I’m writing this to people who are writing so that other people will want to read their stuff. This isn’t advice to the purist out there who thinks catering to people’s basic need for a good story is too base for their efforts. I’m talking about commercial fiction and how to get someone wants to read a book that is worth their time and money. You don’t have to tell me the only rule out there that matters is there are no rules. If you believe that, you should read my Confessions of there are no rules writer post. I wrote in that valley for a decade. If what you are doing is working for you and your success speaks for itself, I’m honestly happy for you. Your fellow writers aren’t your competition, they’re just fellow travelers on the same path. I go on in great lengths in the blog post and I’m not going to rehash it here.

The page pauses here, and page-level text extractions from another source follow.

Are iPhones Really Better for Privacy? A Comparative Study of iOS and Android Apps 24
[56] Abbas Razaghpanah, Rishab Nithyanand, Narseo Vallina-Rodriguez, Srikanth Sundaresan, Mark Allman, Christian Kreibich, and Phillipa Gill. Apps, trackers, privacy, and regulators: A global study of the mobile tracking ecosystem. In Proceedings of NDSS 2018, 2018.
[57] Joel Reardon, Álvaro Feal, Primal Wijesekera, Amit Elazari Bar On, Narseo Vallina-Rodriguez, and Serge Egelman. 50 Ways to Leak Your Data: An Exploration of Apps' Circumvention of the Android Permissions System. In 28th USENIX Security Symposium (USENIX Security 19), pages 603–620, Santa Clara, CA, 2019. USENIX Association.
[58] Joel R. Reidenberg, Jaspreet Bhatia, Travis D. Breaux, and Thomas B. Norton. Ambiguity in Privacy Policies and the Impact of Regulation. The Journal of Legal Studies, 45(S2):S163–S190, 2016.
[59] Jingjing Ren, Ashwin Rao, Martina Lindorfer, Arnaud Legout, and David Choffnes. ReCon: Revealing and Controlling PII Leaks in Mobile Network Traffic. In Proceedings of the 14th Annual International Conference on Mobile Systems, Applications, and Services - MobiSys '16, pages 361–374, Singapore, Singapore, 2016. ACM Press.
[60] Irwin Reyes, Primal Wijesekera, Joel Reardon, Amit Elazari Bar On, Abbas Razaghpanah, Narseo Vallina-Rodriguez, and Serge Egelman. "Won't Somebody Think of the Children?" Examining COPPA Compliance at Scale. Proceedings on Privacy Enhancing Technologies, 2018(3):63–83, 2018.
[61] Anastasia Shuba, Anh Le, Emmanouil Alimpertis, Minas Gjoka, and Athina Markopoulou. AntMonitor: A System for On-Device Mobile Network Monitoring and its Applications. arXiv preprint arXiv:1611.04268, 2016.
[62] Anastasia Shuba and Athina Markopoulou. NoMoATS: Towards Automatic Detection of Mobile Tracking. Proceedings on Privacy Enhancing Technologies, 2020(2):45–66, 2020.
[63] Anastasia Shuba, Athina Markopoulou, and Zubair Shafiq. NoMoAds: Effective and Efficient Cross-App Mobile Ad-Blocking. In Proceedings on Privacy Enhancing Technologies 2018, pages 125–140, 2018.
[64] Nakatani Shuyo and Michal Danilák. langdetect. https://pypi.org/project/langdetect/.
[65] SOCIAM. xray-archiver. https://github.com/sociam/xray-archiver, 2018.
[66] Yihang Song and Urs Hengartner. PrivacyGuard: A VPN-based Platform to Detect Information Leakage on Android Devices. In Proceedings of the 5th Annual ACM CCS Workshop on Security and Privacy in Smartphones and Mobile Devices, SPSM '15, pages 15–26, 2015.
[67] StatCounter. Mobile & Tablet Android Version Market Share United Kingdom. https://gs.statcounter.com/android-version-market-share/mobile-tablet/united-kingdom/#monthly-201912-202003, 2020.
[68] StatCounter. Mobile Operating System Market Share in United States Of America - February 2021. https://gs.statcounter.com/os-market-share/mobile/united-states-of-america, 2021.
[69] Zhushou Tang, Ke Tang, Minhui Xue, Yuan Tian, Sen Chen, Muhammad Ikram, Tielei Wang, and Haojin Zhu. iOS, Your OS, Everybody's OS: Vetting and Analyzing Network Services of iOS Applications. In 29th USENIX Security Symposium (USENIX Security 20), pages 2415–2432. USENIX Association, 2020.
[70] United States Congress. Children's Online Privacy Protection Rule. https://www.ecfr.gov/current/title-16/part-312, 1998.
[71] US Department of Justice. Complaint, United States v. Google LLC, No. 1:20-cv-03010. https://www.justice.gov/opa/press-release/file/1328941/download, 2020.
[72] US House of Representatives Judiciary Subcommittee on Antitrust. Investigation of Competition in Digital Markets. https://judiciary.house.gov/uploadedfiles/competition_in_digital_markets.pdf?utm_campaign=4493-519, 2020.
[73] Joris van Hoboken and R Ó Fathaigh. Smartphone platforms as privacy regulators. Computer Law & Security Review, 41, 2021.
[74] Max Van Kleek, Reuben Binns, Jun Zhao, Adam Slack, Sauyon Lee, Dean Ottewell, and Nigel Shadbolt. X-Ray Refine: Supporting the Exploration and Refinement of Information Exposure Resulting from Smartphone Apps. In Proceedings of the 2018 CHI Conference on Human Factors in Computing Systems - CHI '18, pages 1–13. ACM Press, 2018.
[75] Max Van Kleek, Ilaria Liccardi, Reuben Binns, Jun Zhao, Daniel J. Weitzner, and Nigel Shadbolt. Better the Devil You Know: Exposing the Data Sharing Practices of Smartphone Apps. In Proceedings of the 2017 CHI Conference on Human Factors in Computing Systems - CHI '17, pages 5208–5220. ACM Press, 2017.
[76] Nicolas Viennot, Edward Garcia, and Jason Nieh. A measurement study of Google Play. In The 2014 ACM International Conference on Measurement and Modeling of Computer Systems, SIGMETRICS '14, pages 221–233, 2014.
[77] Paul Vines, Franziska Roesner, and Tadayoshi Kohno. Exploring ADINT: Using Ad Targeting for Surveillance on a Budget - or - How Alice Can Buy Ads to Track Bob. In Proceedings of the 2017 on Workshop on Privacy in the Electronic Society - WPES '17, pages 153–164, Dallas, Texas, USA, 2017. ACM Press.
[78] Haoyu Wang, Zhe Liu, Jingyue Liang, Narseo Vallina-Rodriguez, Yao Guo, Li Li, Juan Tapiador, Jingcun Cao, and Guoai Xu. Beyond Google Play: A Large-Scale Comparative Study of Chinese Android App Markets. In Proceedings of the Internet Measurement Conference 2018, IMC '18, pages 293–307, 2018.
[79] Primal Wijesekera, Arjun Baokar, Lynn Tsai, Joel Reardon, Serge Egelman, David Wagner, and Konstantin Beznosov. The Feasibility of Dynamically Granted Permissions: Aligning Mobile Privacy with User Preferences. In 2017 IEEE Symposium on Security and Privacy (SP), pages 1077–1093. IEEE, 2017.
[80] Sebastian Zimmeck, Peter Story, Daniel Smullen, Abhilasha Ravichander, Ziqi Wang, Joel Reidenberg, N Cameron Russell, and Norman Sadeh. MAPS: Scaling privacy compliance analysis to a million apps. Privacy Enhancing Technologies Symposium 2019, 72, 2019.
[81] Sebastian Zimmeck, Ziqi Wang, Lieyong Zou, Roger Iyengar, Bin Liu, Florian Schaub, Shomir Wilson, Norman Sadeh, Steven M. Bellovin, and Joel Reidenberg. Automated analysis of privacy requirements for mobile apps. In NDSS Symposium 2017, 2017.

Eventually I realized that readers, whether it be agents, publishers or the general public are not opening your book and hoping you are just terrible at it. They want to be swept up in your story and you want them to be swept up in your story. Your job as a writer is not to con people into putting their money down and buying a pig in a poke. I remember my first world con where a silverback author joked that as long as the person bought the book, even if it was terrible, it was a win for him. That was in 2003 and I didn’t know why that was wrong, but it felt wrong. You are not going to make a career out of writing if you’re selling snake oil and hoping people are dumb enough to buy it. You want to work at the Lexus dealership, not a used car lot without a lemon policy  You want to establish a business relationship with the people who buy your stuff that what you are selling is going to be worth not just their time and money now, but their time and money in the future. That’s how careers are born.

There are no hard and fast rule to get your reader to care but there are guidelines. From line one, sentence one you have to realize that there are stacks of books behind yours, whether your published or not, that may be just as worthy if not more more than what you’ve written. That first scene has to accomplish five tasks off the top of my head, but that’s a whole new post, too.